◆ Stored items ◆
>>>

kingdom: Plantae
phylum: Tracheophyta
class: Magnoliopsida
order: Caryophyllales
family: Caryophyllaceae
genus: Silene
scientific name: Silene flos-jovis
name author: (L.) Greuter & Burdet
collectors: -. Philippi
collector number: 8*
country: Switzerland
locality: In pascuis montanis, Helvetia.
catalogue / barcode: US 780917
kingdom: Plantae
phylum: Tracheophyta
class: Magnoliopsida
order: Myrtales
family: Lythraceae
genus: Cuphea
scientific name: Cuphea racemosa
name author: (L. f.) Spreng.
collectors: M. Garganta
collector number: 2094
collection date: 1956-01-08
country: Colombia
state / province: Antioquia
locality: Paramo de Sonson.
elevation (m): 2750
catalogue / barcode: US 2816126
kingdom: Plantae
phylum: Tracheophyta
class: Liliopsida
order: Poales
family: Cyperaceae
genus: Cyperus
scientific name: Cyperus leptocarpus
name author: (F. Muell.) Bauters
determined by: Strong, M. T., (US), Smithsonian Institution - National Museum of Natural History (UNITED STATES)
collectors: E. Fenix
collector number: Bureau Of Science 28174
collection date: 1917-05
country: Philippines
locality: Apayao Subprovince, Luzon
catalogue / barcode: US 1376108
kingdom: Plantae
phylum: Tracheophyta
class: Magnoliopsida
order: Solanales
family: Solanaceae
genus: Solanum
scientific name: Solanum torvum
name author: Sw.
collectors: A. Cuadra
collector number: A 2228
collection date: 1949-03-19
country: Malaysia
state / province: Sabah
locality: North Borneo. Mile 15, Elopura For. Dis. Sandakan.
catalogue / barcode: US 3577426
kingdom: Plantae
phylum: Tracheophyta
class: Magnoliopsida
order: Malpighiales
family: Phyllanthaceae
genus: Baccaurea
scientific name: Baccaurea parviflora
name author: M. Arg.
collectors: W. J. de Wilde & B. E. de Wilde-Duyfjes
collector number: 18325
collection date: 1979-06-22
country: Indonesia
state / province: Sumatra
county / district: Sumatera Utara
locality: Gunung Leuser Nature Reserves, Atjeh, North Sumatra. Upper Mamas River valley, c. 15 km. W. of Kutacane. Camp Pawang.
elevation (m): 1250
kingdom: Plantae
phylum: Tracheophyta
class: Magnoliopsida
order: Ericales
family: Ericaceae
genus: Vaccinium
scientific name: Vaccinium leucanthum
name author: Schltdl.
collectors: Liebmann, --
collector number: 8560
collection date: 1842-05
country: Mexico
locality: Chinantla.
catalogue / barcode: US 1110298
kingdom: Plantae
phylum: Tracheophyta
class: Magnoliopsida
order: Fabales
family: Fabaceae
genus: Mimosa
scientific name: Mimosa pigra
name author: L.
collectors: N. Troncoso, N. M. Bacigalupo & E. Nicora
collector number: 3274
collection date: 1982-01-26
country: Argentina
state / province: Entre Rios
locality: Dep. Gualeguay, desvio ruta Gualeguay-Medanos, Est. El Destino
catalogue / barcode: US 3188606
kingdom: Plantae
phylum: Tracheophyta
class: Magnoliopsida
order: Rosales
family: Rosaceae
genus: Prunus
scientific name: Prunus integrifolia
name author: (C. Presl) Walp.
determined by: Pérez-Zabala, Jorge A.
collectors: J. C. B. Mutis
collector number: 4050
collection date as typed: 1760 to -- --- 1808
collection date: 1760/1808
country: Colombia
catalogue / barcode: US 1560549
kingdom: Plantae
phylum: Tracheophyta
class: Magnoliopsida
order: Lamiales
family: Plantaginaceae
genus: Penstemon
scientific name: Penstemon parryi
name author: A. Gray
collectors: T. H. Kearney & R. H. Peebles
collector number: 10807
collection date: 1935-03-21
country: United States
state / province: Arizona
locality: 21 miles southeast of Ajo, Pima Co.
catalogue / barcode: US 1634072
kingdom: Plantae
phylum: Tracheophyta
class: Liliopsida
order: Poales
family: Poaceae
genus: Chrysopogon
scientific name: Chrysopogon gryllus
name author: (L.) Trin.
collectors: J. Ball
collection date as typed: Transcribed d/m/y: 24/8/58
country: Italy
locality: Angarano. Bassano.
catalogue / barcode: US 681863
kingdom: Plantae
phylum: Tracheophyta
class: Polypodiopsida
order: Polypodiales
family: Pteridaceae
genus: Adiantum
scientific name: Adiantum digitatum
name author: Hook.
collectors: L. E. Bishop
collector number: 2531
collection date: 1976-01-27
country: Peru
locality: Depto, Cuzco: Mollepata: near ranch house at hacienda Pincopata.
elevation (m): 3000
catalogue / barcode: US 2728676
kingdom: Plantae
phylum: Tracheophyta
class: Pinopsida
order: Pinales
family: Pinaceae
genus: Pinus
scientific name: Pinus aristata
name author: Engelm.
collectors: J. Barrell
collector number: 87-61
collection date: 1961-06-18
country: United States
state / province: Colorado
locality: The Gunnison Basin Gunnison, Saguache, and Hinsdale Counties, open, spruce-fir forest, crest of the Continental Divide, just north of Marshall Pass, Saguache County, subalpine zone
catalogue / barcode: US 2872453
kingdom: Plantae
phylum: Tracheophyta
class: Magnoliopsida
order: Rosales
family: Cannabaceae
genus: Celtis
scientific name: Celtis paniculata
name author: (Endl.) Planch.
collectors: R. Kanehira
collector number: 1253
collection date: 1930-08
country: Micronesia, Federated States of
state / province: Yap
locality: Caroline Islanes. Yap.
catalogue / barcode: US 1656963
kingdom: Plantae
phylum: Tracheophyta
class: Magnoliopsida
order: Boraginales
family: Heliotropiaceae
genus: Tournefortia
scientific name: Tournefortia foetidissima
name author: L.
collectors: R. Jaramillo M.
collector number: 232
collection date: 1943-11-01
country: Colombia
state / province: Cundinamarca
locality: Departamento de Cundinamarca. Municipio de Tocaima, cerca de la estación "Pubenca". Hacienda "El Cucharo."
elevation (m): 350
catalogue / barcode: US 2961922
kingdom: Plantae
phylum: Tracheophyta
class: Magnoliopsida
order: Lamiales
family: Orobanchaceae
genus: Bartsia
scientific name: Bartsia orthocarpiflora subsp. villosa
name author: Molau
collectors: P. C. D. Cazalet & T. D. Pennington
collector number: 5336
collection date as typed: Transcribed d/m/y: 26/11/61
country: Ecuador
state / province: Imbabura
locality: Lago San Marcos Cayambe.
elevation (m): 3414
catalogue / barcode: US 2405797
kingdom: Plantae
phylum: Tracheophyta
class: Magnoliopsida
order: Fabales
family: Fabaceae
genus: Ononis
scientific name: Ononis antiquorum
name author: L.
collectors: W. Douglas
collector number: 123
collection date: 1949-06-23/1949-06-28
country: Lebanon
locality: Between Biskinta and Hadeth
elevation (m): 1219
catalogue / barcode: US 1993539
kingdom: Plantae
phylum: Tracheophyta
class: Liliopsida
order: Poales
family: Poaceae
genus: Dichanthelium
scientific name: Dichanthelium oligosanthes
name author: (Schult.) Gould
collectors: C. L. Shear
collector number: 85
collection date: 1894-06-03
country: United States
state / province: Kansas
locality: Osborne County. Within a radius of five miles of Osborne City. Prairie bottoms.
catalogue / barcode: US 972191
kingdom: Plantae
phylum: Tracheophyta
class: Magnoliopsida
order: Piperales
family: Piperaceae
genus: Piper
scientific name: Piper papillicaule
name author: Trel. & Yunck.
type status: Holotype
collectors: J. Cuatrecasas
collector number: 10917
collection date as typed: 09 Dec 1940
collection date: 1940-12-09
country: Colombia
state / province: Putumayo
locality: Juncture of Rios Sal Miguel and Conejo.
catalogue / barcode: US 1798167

<<<

◆ WRITTEN INSTRUCTION ◆
Turn every line of the material above into a numbered list, leaving out any blank lines.

◆ SOLUTION ◆
1. kingdom: Plantae
2. phylum: Tracheophyta
3. class: Magnoliopsida
4. order: Caryophyllales
5. family: Caryophyllaceae
6. genus: Silene
7. scientific name: Silene flos-jovis
8. name author: (L.) Greuter & Burdet
9. collectors: -. Philippi
10. collector number: 8*
11. country: Switzerland
12. locality: In pascuis montanis, Helvetia.
13. catalogue / barcode: US 780917
14. kingdom: Plantae
15. phylum: Tracheophyta
16. class: Magnoliopsida
17. order: Myrtales
18. family: Lythraceae
19. genus: Cuphea
20. scientific name: Cuphea racemosa
21. name author: (L. f.) Spreng.
22. collectors: M. Garganta
23. collector number: 2094
24. collection date: 1956-01-08
25. country: Colombia
26. state / province: Antioquia
27. locality: Paramo de Sonson.
28. elevation (m): 2750
29. catalogue / barcode: US 2816126
30. kingdom: Plantae
31. phylum: Tracheophyta
32. class: Liliopsida
33. order: Poales
34. family: Cyperaceae
35. genus: Cyperus
36. scientific name: Cyperus leptocarpus
37. name author: (F. Muell.) Bauters
38. determined by: Strong, M. T., (US), Smithsonian Institution - National Museum of Natural History (UNITED STATES)
39. collectors: E. Fenix
40. collector number: Bureau Of Science 28174
41. collection date: 1917-05
42. country: Philippines
43. locality: Apayao Subprovince, Luzon
44. catalogue / barcode: US 1376108
45. kingdom: Plantae
46. phylum: Tracheophyta
47. class: Magnoliopsida
48. order: Solanales
49. family: Solanaceae
50. genus: Solanum
51. scientific name: Solanum torvum
52. name author: Sw.
53. collectors: A. Cuadra
54. collector number: A 2228
55. collection date: 1949-03-19
56. country: Malaysia
57. state / province: Sabah
58. locality: North Borneo. Mile 15, Elopura For. Dis. Sandakan.
59. catalogue / barcode: US 3577426
60. kingdom: Plantae
61. phylum: Tracheophyta
62. class: Magnoliopsida
63. order: Malpighiales
64. family: Phyllanthaceae
65. genus: Baccaurea
66. scientific name: Baccaurea parviflora
67. name author: M. Arg.
68. collectors: W. J. de Wilde & B. E. de Wilde-Duyfjes
69. collector number: 18325
70. collection date: 1979-06-22
71. country: Indonesia
72. state / province: Sumatra
73. county / district: Sumatera Utara
74. locality: Gunung Leuser Nature Reserves, Atjeh, North Sumatra. Upper Mamas River valley, c. 15 km. W. of Kutacane. Camp Pawang.
75. elevation (m): 1250
76. kingdom: Plantae
77. phylum: Tracheophyta
78. class: Magnoliopsida
79. order: Ericales
80. family: Ericaceae
81. genus: Vaccinium
82. scientific name: Vaccinium leucanthum
83. name author: Schltdl.
84. collectors: Liebmann, --
85. collector number: 8560
86. collection date: 1842-05
87. country: Mexico
88. locality: Chinantla.
89. catalogue / barcode: US 1110298
90. kingdom: Plantae
91. phylum: Tracheophyta
92. class: Magnoliopsida
93. order: Fabales
94. family: Fabaceae
95. genus: Mimosa
96. scientific name: Mimosa pigra
97. name author: L.
98. collectors: N. Troncoso, N. M. Bacigalupo & E. Nicora
99. collector number: 3274
100. collection date: 1982-01-26
101. country: Argentina
102. state / province: Entre Rios
103. locality: Dep. Gualeguay, desvio ruta Gualeguay-Medanos, Est. El Destino
104. catalogue / barcode: US 3188606
105. kingdom: Plantae
106. phylum: Tracheophyta
107. class: Magnoliopsida
108. order: Rosales
109. family: Rosaceae
110. genus: Prunus
111. scientific name: Prunus integrifolia
112. name author: (C. Presl) Walp.
113. determined by: Pérez-Zabala, Jorge A.
114. collectors: J. C. B. Mutis
115. collector number: 4050
116. collection date as typed: 1760 to -- --- 1808
117. collection date: 1760/1808
118. country: Colombia
119. catalogue / barcode: US 1560549
120. kingdom: Plantae
121. phylum: Tracheophyta
122. class: Magnoliopsida
123. order: Lamiales
124. family: Plantaginaceae
125. genus: Penstemon
126. scientific name: Penstemon parryi
127. name author: A. Gray
128. collectors: T. H. Kearney & R. H. Peebles
129. collector number: 10807
130. collection date: 1935-03-21
131. country: United States
132. state / province: Arizona
133. locality: 21 miles southeast of Ajo, Pima Co.
134. catalogue / barcode: US 1634072
135. kingdom: Plantae
136. phylum: Tracheophyta
137. class: Liliopsida
138. order: Poales
139. family: Poaceae
140. genus: Chrysopogon
141. scientific name: Chrysopogon gryllus
142. name author: (L.) Trin.
143. collectors: J. Ball
144. collection date as typed: Transcribed d/m/y: 24/8/58
145. country: Italy
146. locality: Angarano. Bassano.
147. catalogue / barcode: US 681863
148. kingdom: Plantae
149. phylum: Tracheophyta
150. class: Polypodiopsida
151. order: Polypodiales
152. family: Pteridaceae
153. genus: Adiantum
154. scientific name: Adiantum digitatum
155. name author: Hook.
156. collectors: L. E. Bishop
157. collector number: 2531
158. collection date: 1976-01-27
159. country: Peru
160. locality: Depto, Cuzco: Mollepata: near ranch house at hacienda Pincopata.
161. elevation (m): 3000
162. catalogue / barcode: US 2728676
163. kingdom: Plantae
164. phylum: Tracheophyta
165. class: Pinopsida
166. order: Pinales
167. family: Pinaceae
168. genus: Pinus
169. scientific name: Pinus aristata
170. name author: Engelm.
171. collectors: J. Barrell
172. collector number: 87-61
173. collection date: 1961-06-18
174. country: United States
175. state / province: Colorado
176. locality: The Gunnison Basin Gunnison, Saguache, and Hinsdale Counties, open, spruce-fir forest, crest of the Continental Divide, just north of Marshall Pass, Saguache County, subalpine zone
177. catalogue / barcode: US 2872453
178. kingdom: Plantae
179. phylum: Tracheophyta
180. class: Magnoliopsida
181. order: Rosales
182. family: Cannabaceae
183. genus: Celtis
184. scientific name: Celtis paniculata
185. name author: (Endl.) Planch.
186. collectors: R. Kanehira
187. collector number: 1253
188. collection date: 1930-08
189. country: Micronesia, Federated States of
190. state / province: Yap
191. locality: Caroline Islanes. Yap.
192. catalogue / barcode: US 1656963
193. kingdom: Plantae
194. phylum: Tracheophyta
195. class: Magnoliopsida
196. order: Boraginales
197. family: Heliotropiaceae
198. genus: Tournefortia
199. scientific name: Tournefortia foetidissima
200. name author: L.
201. collectors: R. Jaramillo M.
202. collector number: 232
203. collection date: 1943-11-01
204. country: Colombia
205. state / province: Cundinamarca
206. locality: Departamento de Cundinamarca. Municipio de Tocaima, cerca de la estación "Pubenca". Hacienda "El Cucharo."
207. elevation (m): 350
208. catalogue / barcode: US 2961922
209. kingdom: Plantae
210. phylum: Tracheophyta
211. class: Magnoliopsida
212. order: Lamiales
213. family: Orobanchaceae
214. genus: Bartsia
215. scientific name: Bartsia orthocarpiflora subsp. villosa
216. name author: Molau
217. collectors: P. C. D. Cazalet & T. D. Pennington
218. collector number: 5336
219. collection date as typed: Transcribed d/m/y: 26/11/61
220. country: Ecuador
221. state / province: Imbabura
222. locality: Lago San Marcos Cayambe.
223. elevation (m): 3414
224. catalogue / barcode: US 2405797
225. kingdom: Plantae
226. phylum: Tracheophyta
227. class: Magnoliopsida
228. order: Fabales
229. family: Fabaceae
230. genus: Ononis
231. scientific name: Ononis antiquorum
232. name author: L.
233. collectors: W. Douglas
234. collector number: 123
235. collection date: 1949-06-23/1949-06-28
236. country: Lebanon
237. locality: Between Biskinta and Hadeth
238. elevation (m): 1219
239. catalogue / barcode: US 1993539
240. kingdom: Plantae
241. phylum: Tracheophyta
242. class: Liliopsida
243. order: Poales
244. family: Poaceae
245. genus: Dichanthelium
246. scientific name: Dichanthelium oligosanthes
247. name author: (Schult.) Gould
248. collectors: C. L. Shear
249. collector number: 85
250. collection date: 1894-06-03
251. country: United States
252. state / province: Kansas
253. locality: Osborne County. Within a radius of five miles of Osborne City. Prairie bottoms.
254. catalogue / barcode: US 972191
255. kingdom: Plantae
256. phylum: Tracheophyta
257. class: Magnoliopsida
258. order: Piperales
259. family: Piperaceae
260. genus: Piper
261. scientific name: Piper papillicaule
262. name author: Trel. & Yunck.
263. type status: Holotype
264. collectors: J. Cuatrecasas
265. collector number: 10917
266. collection date as typed: 09 Dec 1940
267. collection date: 1940-12-09
268. country: Colombia
269. state / province: Putumayo
270. locality: Juncture of Rios Sal Miguel and Conejo.
271. catalogue / barcode: US 1798167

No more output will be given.